Кроме затрепанных от времени цветастых листов бумаги, у госпожи Кирии на стенах висели охотничьи трофеи — чучела и головы невинно убиенных диких животных. Переливались изумрудным светом царственные гигантские рога Венценосного Рогоносца; разбойничье выпячивал пятачок носа свирепый хищник Хрюкоталый Пятачок; бесстыже пялилась тремя сетчатыми глазами укрупненная голова одной из Неудачных Жертв Генетических Экспериментов доктора Сталкера и доктора Феникса (говорят, один из них — несостоявшийся психиатр-гинеколог, а второй — потомственный патологоанатом-недоучка с прогрессирующей в геометрической прогрессии маниакальной жаждой творчества); радовала глаз четкостью форм и совершенством дизайна круглая голова Морпеха с родовой татуировкой на черепной коробке “US Navy”. Морпех приходится весьма отдаленным низкоразвитым родичем Пятнистого Кайфоломщика, чья голова, по известным причинам, не украшает ни одной охотничьей коллекции. Кайфоломщик — очень осторожный и невероятно хитрый животный; охота на него считается крайне рискованным и заранее обреченным на неудачу мероприятием. Знающие люди поговаривают, что поймать его всё-таки возможно, надо только узнать место обитания хотя бы одного, после чего применить несколько давно забытых ловушек из арсенала Бродяжников. Но говорить — не делать, поэтому Кайфоломщики по-прежнему гуляют на свободе, по просторам Империи, изредка встречаясь простым жителям, в простонародье именуемым крестьянами.
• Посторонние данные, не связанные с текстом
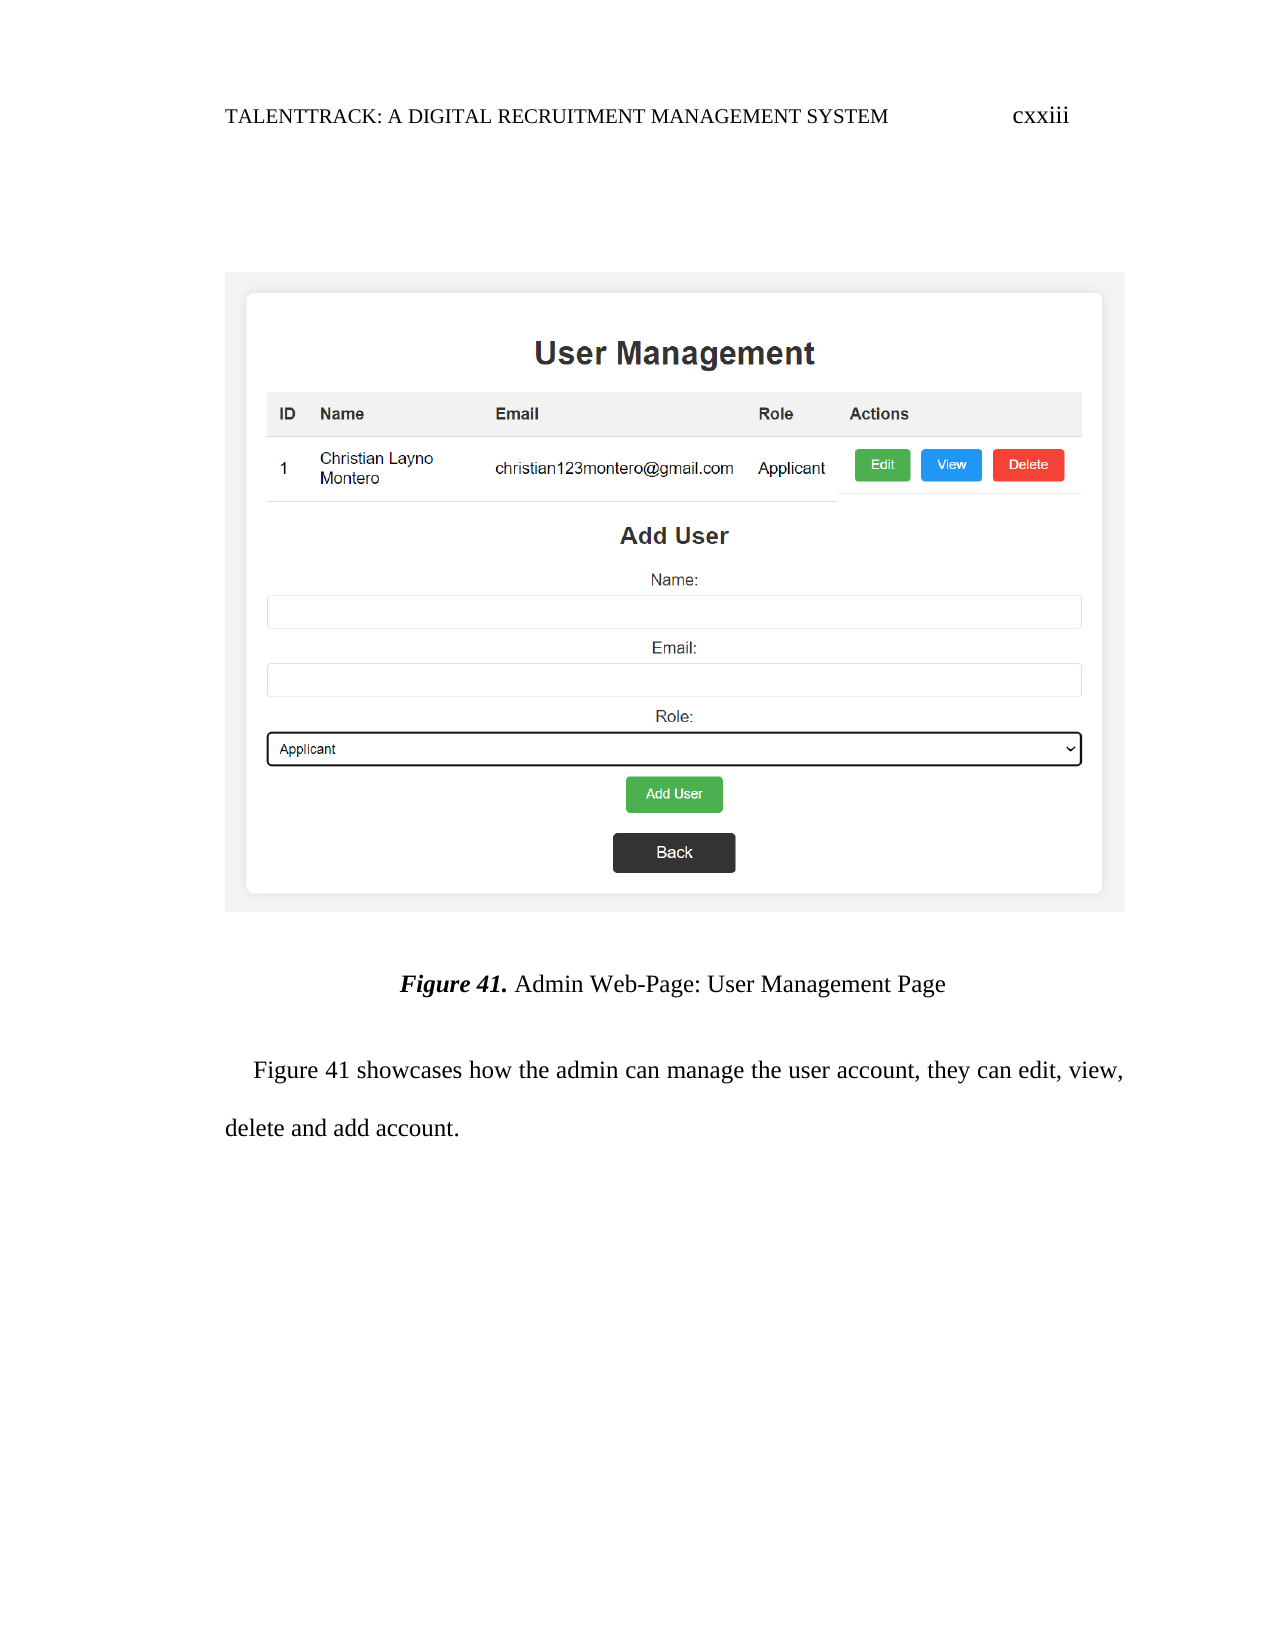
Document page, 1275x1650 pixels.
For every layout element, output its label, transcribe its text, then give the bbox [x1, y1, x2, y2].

picture [225, 272, 1125, 912]
text Figure 41. Admin Web-Page: User Management Page [225, 969, 1120, 998]
text Figure 41 showcases how the admin can manage the user account, they can edit, view, delete and add account. [225, 1055, 1125, 1142]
После охотничьих трофеев Иваново внимание переключилось на корешки книг, среди которых затесалась замечательная сага в стихах “По Средиземью хоббит ходит, злато кольцо с собой несет”. Нашлось место для трилогии “Пластилин Завес”, о том, как кот учёный — 1 штука, русалка говорящая разумная — 1 штука и прочие сказочные сотоварищи — много штука, ходили по Лукоморью, Лукомории (обители низких волосато-бородатых карликов-гномов) и Лукомордору в надежде избавиться от проклятой золотой цепи. Она, эта цепь, опутала по науськиванию преступного дуэта Кащей Бессмертный — Саурон Великий Древо Жизни Лукоморья — Дуб Зелёный. Ещё на книжной полке находились жизнеописания шпиона забугорной исторической хроники — джедая всея Руси Луки Небохода, описания подвигов которого никак не желали умещаться в восемнадцати вышедших томах и каждый месяц дополнялись одной-двумя книгами. Рядышком стояли мемуары вечного склеротика, варвара Арни Чернотёмного, предводителя худых обтянутых металлическими доспехами дикарей термин-ораторов. Комизм ситуации заключается в том, что сам Арни никак не мог вспомнить всё. Мемуары для него — единственное средство не забыть то, что её помнится. За документальную литературу отвечала серьезная научная монограмма доктора психиатрических заболеваний и клинических наук, бакалавра диктаторского режима и теоретика прикладного терроризма профессора Хуссама Садейна. Назывался его монументальный труд, посвященный наследственной передаче захватческих инстинктов, патологической жадности и врожденном скудоумии (между прочим, в двух томах, разница в написании между первым и вторым — 12 лет) скромно и со вкусом — “Ай да Бушин сын!”